Infinite series Σ 1/(ln(e^n+e^-n)) = Σ 1/ln(n)?

[utleysthrow]

Homework Statement

Prove whether \sum \frac{1}{ln(e^{n}+e^{-n})} converges or diverges

Homework Equations

The Attempt at a Solution

(second post today... sorry, I just want to make sure I'm getting this right)


Since e^{n}+e^{-n} goes to infinity as n goes to infinity, could I say that \sum \frac{1}{ln(e^{n}+e^{-n})} is like \sum \frac{1}{ln(n)}?

I know that \sum \frac{1}{ln(n)} is definitely divergent because it is > 1/n and I can use the comparison test.

But could I argue that \sum \frac{1}{ln(e^{n}+e^{-n})} and \sum \frac{1}{ln(n)} are essentially the same?

 

[hamster143]

No, you can't say that... for example n^2 goes to infinity as n goes to infinity, sum of 1/n diverges and sum of 1/n^2 converges.
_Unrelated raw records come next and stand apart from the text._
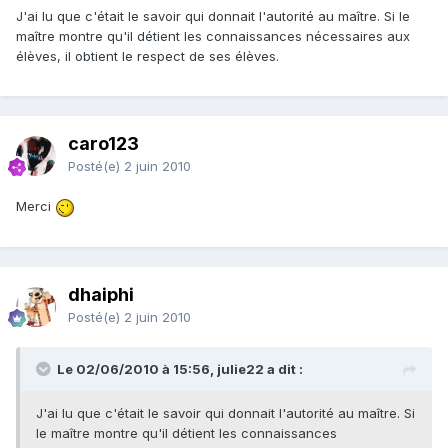
J'ai lu que c'était le savoir qui donnait l'autorité au maître. Si le
maître montre qu'il détient les connaissances nécessaires aux
élèves, il obtient le respect de ses élèves.
caro123
Posté(e)
2 juin 2010
Merci
dhaiphi
Posté(e)
2 juin 2010
Le 02/06/2010 à 15:56, julie22 a dit :
J'ai lu que c'était le savoir qui donnait l'autorité au maître. Si
le maître montre qu'il détient les connaissances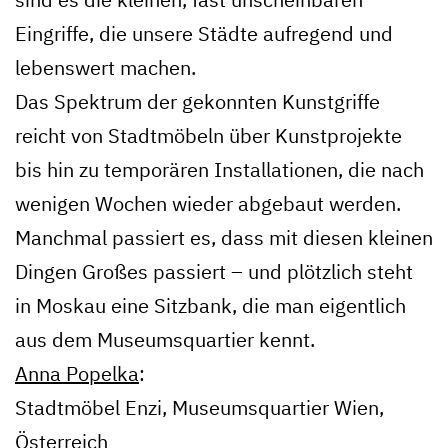
Eingriffe, die unsere Städte aufregend und
lebenswert machen.
Das Spektrum der gekonnten Kunstgriffe
reicht von Stadtmöbeln über Kunstprojekte
bis hin zu temporären Installationen, die nach
wenigen Wochen wieder abgebaut werden.
Manchmal passiert es, dass mit diesen kleinen
Dingen Großes passiert – und plötzlich steht
in Moskau eine Sitzbank, die man eigentlich
aus dem Museumsquartier kennt.
Anna Popelka
:
Stadtmöbel Enzi, Museumsquartier Wien,
Österreich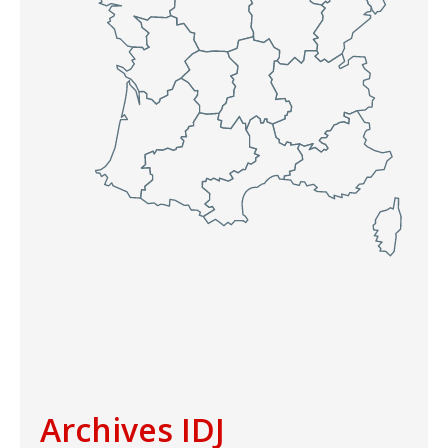
Archives IDJ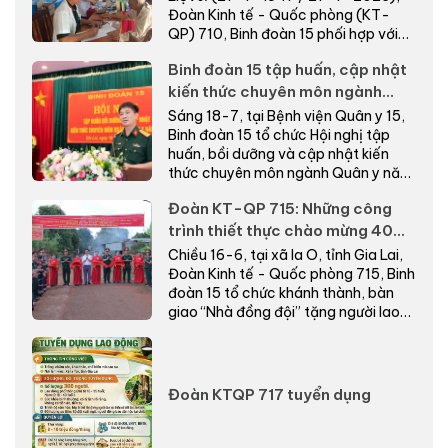
Đoàn Kinh tế - Quốc phòng (KT-
QP) 710, Binh đoàn 15 phối hợp với
cấp ủy, chính quyề...
Binh đoàn 15 tập huấn, cập nhật
kiến thức chuyên môn ngành
Quân y năm 2026
Sáng 18-7, tại Bệnh viện Quân y 15,
Binh đoàn 15 tổ chức Hội nghị tập
huấn, bồi dưỡng và cập nhật kiến
thức chuyên môn ngành Quân y năm
2026.
Đoàn KT-QP 715: Những công
trình thiết thực chào mừng 40
năm Ngày truyền thống
Chiều 16-6, tại xã Ia O, tỉnh Gia Lai,
Đoàn Kinh tế - Quốc phòng 715, Binh
đoàn 15 tổ chức khánh thành, bàn
giao “Nhà đồng đội” tặng người lao
động có...
Đoàn KTQP 717 tuyển dụng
But you can notice that e^n + e^{-n} < e^n + e^n ...

 

[DPMachine]

No, you can't say that... for example n^2 goes to infinity as n goes to infinity, sum of 1/n diverges and sum of 1/n^2 converges.

But you can notice that e^n + e^{-n} < e^n + e^n ...

Right, so \frac{1}{ln(e^{n}+e^{-n})} > \frac{1}{ln(e^{n}+e^{n})} = \frac{1}{ln(2)+ln(e^{n})} = \frac{1}{ln(2)+n}

\sum \frac{1}{ln(2)+n} certainly looks like it diverges... but how would I prove that?

comparison test wouldn't work since it's not quite true that \sum \frac{1}{ln(2)+n} > 1/n

 

[Bohrok]

If you could show that ∑ 1/ln(eⁿ + e^-n) is greater than ∑ 1/ln(n) then you could compare them and show that the first one diverges. Otherwise, it won't help you.

Try another comparison with eⁿ + e^-n < e²ⁿ

 

[hamster143]

comparison test wouldn't work since it's not quite true that \sum \frac{1}{ln(2)+n} &gt; 1/n

Does \sum \frac{1}{n+1} = 1/2 + 1/3 + 1/4 + ... converge or diverge?

 

[Bohrok]

n + 1 < 2n
1/(n + 1) > 1/(2n)

Σ 1/(2n) = (1/2)Σ 1/n diverges, so Σ 1/(n + 1) diverges.

 

[hamster143]

n + 1 < 2n
1/(n + 1) > 1/(2n)

Σ 1/(2n) = (1/2)Σ 1/n diverges, so Σ 1/(n + 1) diverges.

Exactly, and also Σ 1/(n+1) = (Σ 1/n) - 1, another way to see that it diverges. And 1/(ln(2)+n) > 1/n+1.